Here is a simple model that mimics the problem I am struggling with. NegBin indicates Negative Binomial defined by mean and shape parameter of the associated gamma distribution.
\eqalign{ & {k_i}\sim{\rm{NegBin}}\left( {{\mu _{g\left( i \right)}},\beta {\mu _{g\left( i \right)}}} \right) \cr & {x_g}\sim{\rm{Poisson}}\left( {q\mu _g^c} \right) \cr & {\mu _g} = \exp (M + {E_g}) \cr & {E_g} \sim {\rm{Normal}}\left( {0,S} \right) \cr & {\rm{Some more priors}} \cr}
Here, g\left( i \right) indicates the group to which observation i belong. For each group g, there are both the single data observation of type x and several observations of type k. There is a potentially non-linear relationship between the expected value for the two data types, modelled by scaling parameter q and power parameter c.
Say I wish to test if c \neq 1 through model comparison. A straightforward approach would be to treat all observations as equal and compare models by PSIS-LOO-CV. There are two reasons why I don’t want to do this. First, in my real example, there are ~1,000,000 observations, leading to very large files and potentially a large number of re-runs for exact LOO, even if, say, 0.1% of observations are flagged as unreliable by the Pareto Gods (k>0.7). Also, I am not interested in model performance at the level of individual observations of k.
In the focal model, I can derive an expression for sum of all k belonging to a specific group:
\sum\limits_{i \in g} {{k_i}} \sim {\rm{NegBin}}\left( {N{\mu _{g\left( i \right)}},N\beta {\mu _{g\left( i \right)}}} \right)
So, an alternative could be to instead include the likelihood of \sum\limits_{i \in g} {{k_i}} . But is this any better? And does it violate any assumptions of the PSIS approximation of leave one (group) out? I am a bit at loss for how to think about this problem and would appreciate any pointers.

(Recorded data)
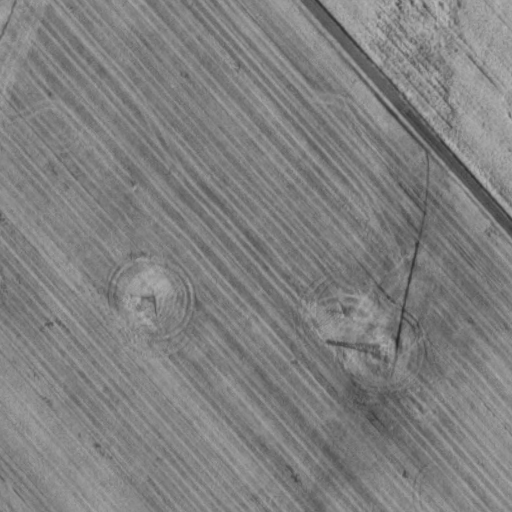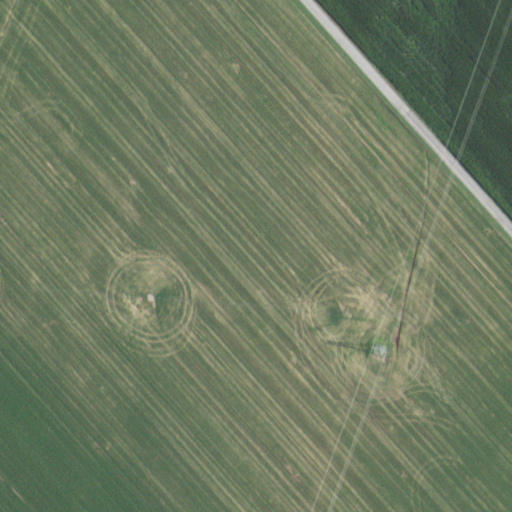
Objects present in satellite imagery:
road: (408, 115)
power tower: (381, 344)
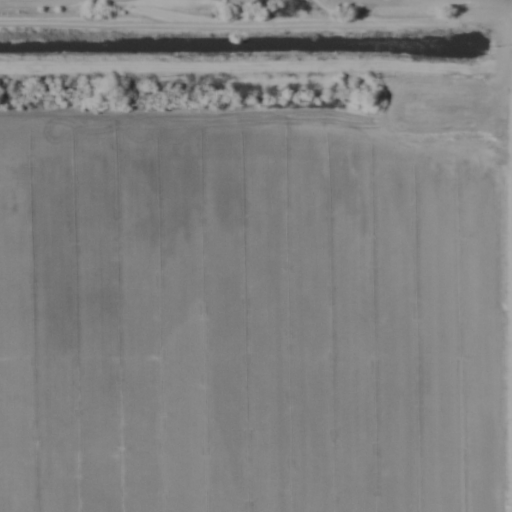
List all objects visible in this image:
road: (495, 1)
parking lot: (419, 5)
road: (324, 7)
road: (253, 24)
road: (498, 101)
parking lot: (447, 105)
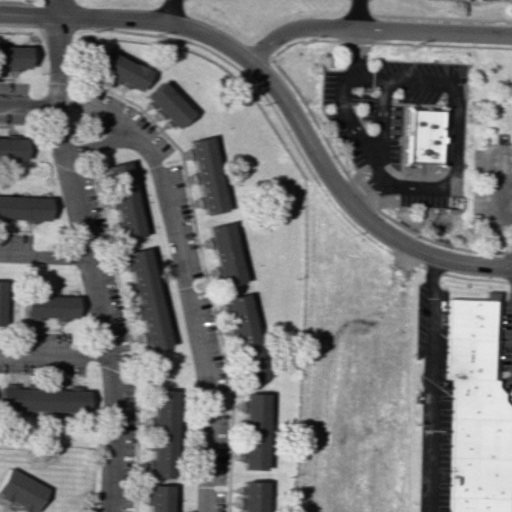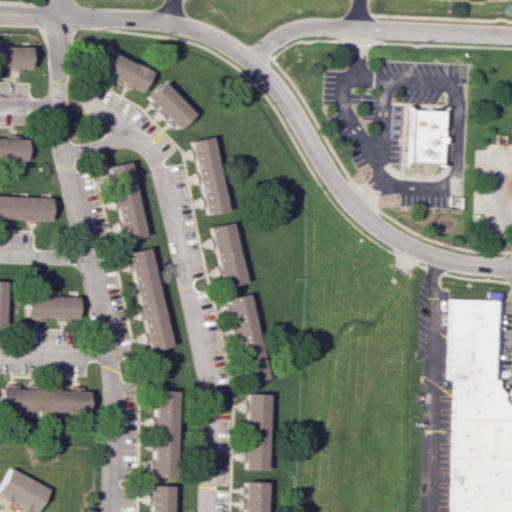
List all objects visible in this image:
road: (56, 7)
road: (58, 7)
road: (172, 11)
road: (355, 14)
road: (374, 29)
building: (13, 57)
building: (119, 69)
road: (280, 98)
road: (28, 104)
building: (165, 105)
road: (380, 119)
building: (422, 136)
building: (423, 136)
building: (11, 148)
building: (204, 175)
building: (511, 183)
road: (436, 189)
building: (122, 200)
building: (23, 207)
building: (223, 254)
road: (85, 263)
road: (21, 280)
road: (181, 283)
building: (145, 298)
building: (1, 302)
building: (48, 306)
building: (472, 318)
building: (243, 337)
building: (471, 358)
road: (434, 383)
building: (479, 399)
building: (42, 400)
building: (474, 406)
building: (252, 431)
building: (161, 434)
building: (481, 438)
building: (480, 478)
building: (20, 490)
building: (249, 497)
building: (157, 498)
building: (479, 505)
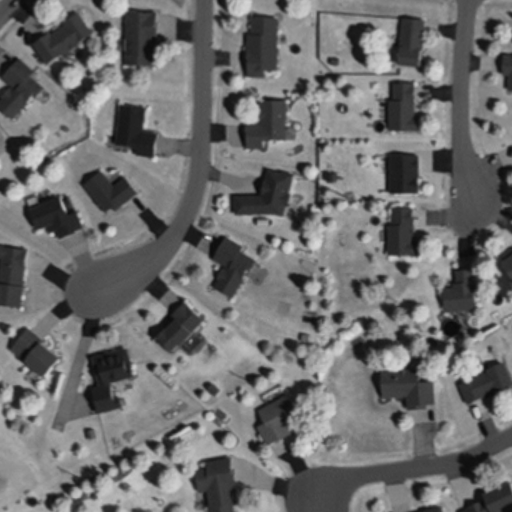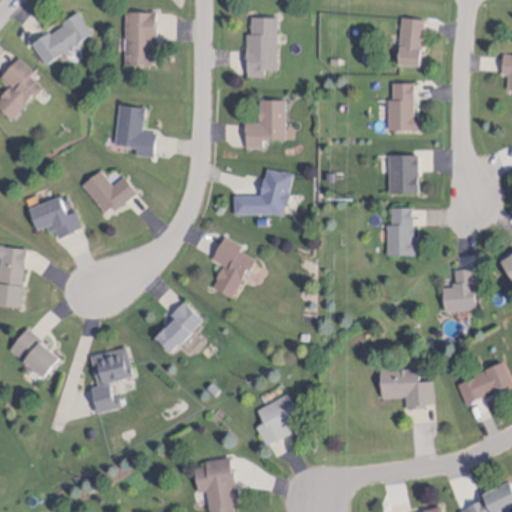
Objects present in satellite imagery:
road: (8, 8)
building: (143, 34)
building: (64, 35)
building: (413, 37)
building: (64, 40)
building: (142, 40)
building: (264, 43)
building: (413, 43)
building: (264, 47)
building: (336, 60)
building: (508, 65)
building: (508, 68)
building: (21, 85)
building: (21, 90)
road: (461, 102)
building: (405, 105)
building: (404, 108)
building: (269, 120)
building: (269, 125)
building: (137, 127)
building: (136, 133)
road: (200, 166)
building: (406, 170)
building: (332, 173)
building: (405, 175)
building: (111, 188)
building: (269, 192)
building: (111, 193)
building: (269, 198)
power tower: (349, 205)
building: (58, 213)
building: (265, 219)
building: (57, 220)
building: (404, 230)
building: (404, 233)
building: (509, 257)
building: (234, 263)
building: (507, 264)
building: (233, 268)
building: (13, 271)
building: (13, 276)
building: (463, 289)
building: (463, 294)
building: (181, 323)
building: (180, 329)
building: (307, 335)
building: (38, 348)
building: (38, 354)
building: (113, 373)
building: (112, 378)
building: (487, 379)
building: (409, 384)
building: (486, 386)
building: (409, 389)
building: (280, 416)
building: (279, 421)
road: (422, 470)
building: (221, 482)
building: (219, 486)
building: (493, 498)
road: (331, 501)
building: (491, 503)
building: (434, 508)
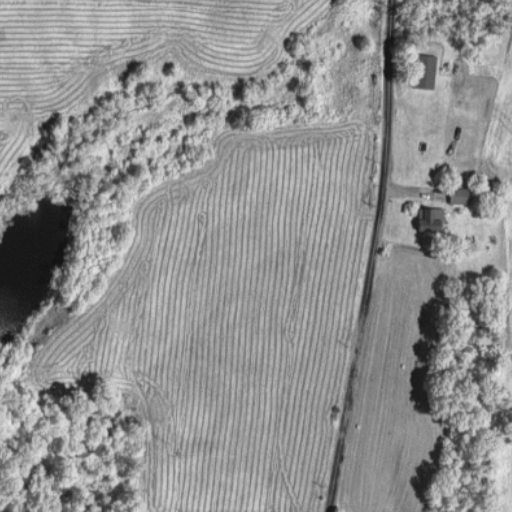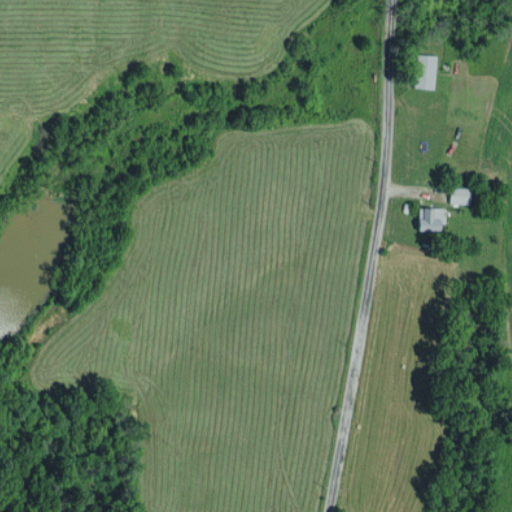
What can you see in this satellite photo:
building: (422, 71)
building: (457, 195)
building: (428, 220)
road: (366, 257)
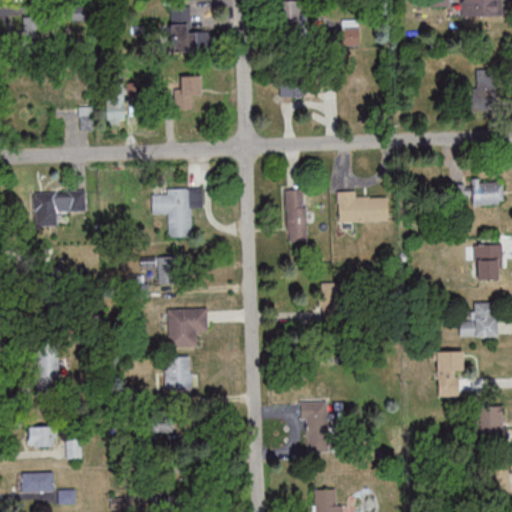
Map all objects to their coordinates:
building: (481, 8)
building: (289, 12)
building: (39, 32)
building: (185, 32)
building: (350, 32)
building: (292, 86)
building: (185, 90)
building: (483, 90)
building: (114, 102)
building: (85, 117)
road: (255, 146)
building: (487, 191)
building: (56, 204)
building: (361, 207)
building: (178, 208)
building: (296, 214)
road: (250, 255)
building: (488, 261)
building: (166, 269)
building: (480, 320)
building: (186, 325)
building: (46, 365)
building: (178, 372)
building: (449, 373)
building: (490, 423)
building: (315, 425)
building: (44, 433)
building: (74, 448)
building: (499, 479)
building: (38, 481)
building: (67, 496)
building: (328, 500)
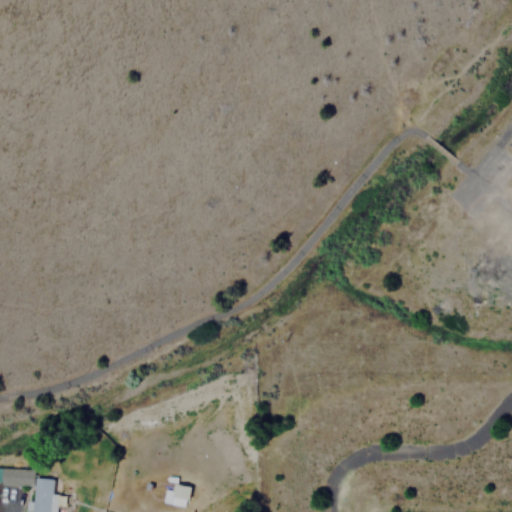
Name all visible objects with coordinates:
road: (436, 150)
road: (485, 158)
road: (242, 310)
building: (18, 477)
building: (29, 485)
building: (43, 496)
building: (171, 497)
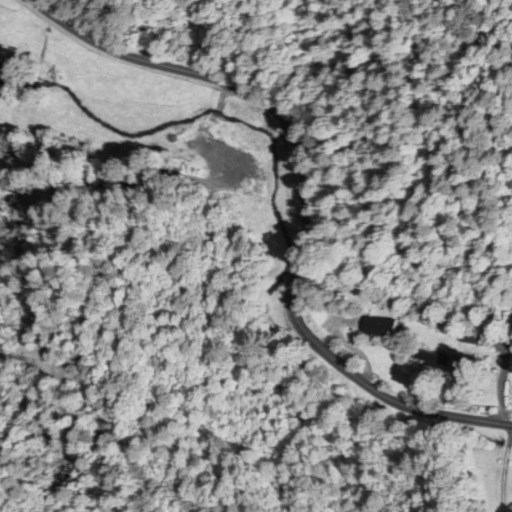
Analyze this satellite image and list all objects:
road: (303, 202)
building: (378, 326)
building: (468, 336)
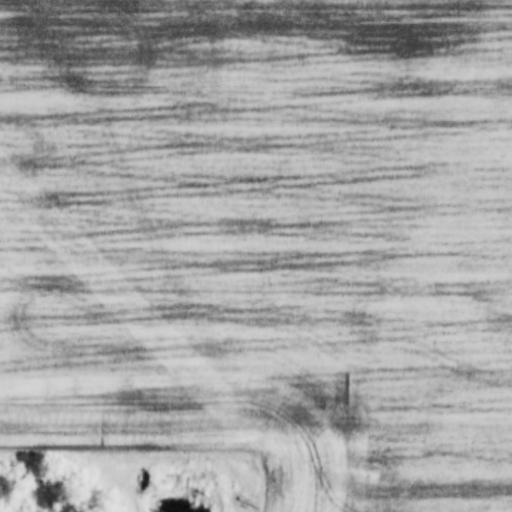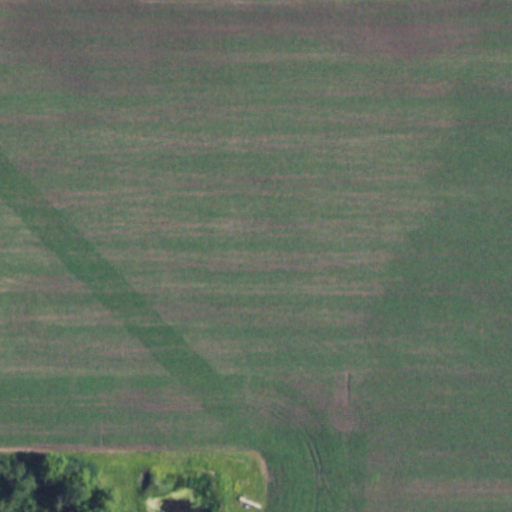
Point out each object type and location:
crop: (264, 240)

| To do |
Copy out everything from "Say I wish to" down to "observations of k." in the post above on comparing negative binomial models.

| Solution below |
Say I wish to test if c \neq 1 through model comparison. A straightforward approach would be to treat all observations as equal and compare models by PSIS-LOO-CV. There are two reasons why I don’t want to do this. First, in my real example, there are ~1,000,000 observations, leading to very large files and potentially a large number of re-runs for exact LOO, even if, say, 0.1% of observations are flagged as unreliable by the Pareto Gods (k>0.7). Also, I am not interested in model performance at the level of individual observations of k.